Psychosocial and Demographic Factors Associated with Physical Multimorbidity in Severe Mental Illness: A Systematic Review (Elliott, Bhui, 2025)
Lawrence EG; Zahid U; Thomson AC; Lau R; Havers L; Biotti F; Acosta Pereira M; Freestone MC; Gonzalez-Calvo I; Elliott B; Bhui K; Hosang GM
Schizophrenia Bulletin, sbaf128,
Background and Hypothesis
People with severe mental illness (SMI), such as schizophrenia and bipolar disorder have a reduced life expectancy. This is largely due to physical multimorbidity (MM), defined as the coexistence of two or more physical health conditions. This systematic review identifies which psychosocial and demographic factors are associated with MM in SMI.
Study Design
Embase, PubMed, and PsychINFO were searched with no limits on publication date or study design.
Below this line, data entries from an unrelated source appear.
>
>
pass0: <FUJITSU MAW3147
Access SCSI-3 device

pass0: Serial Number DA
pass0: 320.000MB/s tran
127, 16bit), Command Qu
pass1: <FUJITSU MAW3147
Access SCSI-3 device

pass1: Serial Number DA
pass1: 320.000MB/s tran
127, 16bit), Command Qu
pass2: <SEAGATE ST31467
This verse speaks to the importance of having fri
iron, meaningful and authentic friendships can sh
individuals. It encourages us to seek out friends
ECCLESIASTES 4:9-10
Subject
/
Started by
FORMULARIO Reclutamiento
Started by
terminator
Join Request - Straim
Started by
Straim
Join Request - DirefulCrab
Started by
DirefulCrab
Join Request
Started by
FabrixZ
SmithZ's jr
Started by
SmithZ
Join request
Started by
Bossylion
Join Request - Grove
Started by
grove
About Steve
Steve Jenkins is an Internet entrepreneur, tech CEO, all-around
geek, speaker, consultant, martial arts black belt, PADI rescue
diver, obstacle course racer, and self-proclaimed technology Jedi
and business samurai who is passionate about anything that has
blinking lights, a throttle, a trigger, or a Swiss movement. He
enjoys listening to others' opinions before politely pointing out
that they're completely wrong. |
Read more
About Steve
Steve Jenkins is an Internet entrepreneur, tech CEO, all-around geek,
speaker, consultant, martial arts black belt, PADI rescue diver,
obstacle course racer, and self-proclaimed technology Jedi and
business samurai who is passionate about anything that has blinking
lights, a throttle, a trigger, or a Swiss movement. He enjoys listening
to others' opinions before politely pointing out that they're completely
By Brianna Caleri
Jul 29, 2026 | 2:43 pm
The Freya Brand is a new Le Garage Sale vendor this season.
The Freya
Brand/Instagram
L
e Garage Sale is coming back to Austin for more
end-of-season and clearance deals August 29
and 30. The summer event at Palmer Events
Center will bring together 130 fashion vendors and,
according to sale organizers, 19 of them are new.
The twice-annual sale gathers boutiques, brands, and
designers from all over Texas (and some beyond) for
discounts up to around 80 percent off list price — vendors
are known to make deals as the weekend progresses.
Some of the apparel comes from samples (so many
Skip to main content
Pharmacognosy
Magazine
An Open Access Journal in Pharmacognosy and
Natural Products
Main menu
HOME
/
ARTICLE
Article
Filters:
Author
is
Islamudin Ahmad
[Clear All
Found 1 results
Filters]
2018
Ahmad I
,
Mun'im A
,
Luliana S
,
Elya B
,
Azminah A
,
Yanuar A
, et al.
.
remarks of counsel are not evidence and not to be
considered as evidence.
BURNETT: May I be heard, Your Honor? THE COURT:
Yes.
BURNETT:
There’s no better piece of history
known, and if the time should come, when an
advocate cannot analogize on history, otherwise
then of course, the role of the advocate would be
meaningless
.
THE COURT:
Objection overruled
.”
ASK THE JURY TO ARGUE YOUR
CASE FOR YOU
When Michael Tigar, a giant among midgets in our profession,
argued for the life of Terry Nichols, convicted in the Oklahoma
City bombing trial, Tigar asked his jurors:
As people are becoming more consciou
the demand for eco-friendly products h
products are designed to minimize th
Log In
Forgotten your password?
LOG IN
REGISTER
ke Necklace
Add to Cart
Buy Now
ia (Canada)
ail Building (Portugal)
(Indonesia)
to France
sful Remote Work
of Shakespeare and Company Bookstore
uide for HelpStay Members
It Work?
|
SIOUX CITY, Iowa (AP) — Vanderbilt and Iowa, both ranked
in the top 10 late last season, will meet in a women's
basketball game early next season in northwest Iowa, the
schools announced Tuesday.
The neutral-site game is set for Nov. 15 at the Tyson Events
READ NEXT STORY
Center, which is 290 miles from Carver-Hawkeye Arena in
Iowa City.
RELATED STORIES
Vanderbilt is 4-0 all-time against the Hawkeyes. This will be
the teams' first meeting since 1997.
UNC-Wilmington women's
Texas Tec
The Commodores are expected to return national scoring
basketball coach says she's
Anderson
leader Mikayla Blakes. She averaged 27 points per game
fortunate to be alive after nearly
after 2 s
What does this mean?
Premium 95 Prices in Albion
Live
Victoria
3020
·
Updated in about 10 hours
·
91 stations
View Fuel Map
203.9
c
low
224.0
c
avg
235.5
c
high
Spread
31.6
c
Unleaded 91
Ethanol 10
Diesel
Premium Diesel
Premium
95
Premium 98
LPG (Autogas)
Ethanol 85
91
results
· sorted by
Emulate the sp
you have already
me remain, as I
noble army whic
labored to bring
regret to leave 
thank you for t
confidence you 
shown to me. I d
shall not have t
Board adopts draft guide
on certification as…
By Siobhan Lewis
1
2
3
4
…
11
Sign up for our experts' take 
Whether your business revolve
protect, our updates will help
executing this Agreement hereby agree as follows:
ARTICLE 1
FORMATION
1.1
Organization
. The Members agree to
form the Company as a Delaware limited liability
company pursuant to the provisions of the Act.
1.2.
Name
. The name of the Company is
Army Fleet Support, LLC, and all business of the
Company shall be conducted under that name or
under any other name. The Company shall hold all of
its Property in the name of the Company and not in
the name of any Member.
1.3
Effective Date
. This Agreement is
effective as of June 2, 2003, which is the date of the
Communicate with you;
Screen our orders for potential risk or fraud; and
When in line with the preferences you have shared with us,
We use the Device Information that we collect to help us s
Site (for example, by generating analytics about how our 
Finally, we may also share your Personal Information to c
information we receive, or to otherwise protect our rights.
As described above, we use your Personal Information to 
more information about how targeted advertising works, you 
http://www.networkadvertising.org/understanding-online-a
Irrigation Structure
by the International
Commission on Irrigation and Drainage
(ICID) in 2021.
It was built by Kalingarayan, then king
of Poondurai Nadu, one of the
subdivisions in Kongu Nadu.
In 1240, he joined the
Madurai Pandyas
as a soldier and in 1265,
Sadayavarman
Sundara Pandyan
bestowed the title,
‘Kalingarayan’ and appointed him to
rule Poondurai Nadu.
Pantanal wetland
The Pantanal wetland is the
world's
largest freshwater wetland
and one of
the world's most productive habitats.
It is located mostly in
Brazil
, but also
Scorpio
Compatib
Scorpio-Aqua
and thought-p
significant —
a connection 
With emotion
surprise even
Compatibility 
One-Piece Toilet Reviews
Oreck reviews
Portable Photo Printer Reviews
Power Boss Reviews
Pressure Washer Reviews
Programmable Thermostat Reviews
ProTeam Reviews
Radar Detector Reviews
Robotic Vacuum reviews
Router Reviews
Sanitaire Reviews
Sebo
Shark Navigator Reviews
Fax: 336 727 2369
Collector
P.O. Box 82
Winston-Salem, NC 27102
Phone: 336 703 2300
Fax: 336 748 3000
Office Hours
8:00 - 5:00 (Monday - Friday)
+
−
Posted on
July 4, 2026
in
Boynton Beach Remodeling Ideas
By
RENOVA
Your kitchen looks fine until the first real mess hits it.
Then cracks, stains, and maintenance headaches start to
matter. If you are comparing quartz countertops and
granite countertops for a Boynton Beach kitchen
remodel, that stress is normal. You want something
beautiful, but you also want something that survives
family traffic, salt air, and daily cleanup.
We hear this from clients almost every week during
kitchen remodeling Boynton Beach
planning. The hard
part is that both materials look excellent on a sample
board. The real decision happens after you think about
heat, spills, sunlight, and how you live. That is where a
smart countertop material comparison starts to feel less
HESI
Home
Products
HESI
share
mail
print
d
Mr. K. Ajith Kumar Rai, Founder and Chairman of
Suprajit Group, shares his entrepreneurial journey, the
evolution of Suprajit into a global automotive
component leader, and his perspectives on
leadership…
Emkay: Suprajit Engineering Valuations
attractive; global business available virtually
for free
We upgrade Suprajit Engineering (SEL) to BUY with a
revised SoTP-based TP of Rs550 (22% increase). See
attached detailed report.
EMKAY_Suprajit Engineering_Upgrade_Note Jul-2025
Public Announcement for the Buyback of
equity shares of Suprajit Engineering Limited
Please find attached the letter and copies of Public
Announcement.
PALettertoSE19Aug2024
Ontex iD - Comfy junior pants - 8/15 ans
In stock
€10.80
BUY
Studies were eligible for inclusion if they assessed the impact of psychosocial and/or demographic factors on MM outcomes among people with SMI.
Study Results
Thirty studies met the inclusion criteria for this review. The strongest predictors of MM were childhood maltreatment (odds ratios [OR] up to 8.70 [95% CI 2.49-30.33]), female gender (OR up to 2.47 [95% CI 1.35-4.50]), older age (OR up to 1.60 [95% CI 1.31-1.96]), and ethnicity (e.g. OR up to 2.09 [95% CI 1.81-2.42] for Black Caribbean groups relative to White British groups). Predictors with mixed evidence included educational attainment, employment status, socioeconomic status, marital status, urbanicity, deprivation, country of origin, healthcare access, and global functioning.
Conclusions
The findings highlight psychosocial factors (e.g. childhood maltreatment) and demographic factors (e.g. older age) that may contribute to MM, which has strong clinical implications. Some factors are modifiable (e.g. education) and can inform risk prevention strategies for MM in SMI, mitigating risks of premature mortality. Future research should use consistent definitions of MM for cross-study comparisons and assess additional risk factors, their interactions, and underlying mechanisms.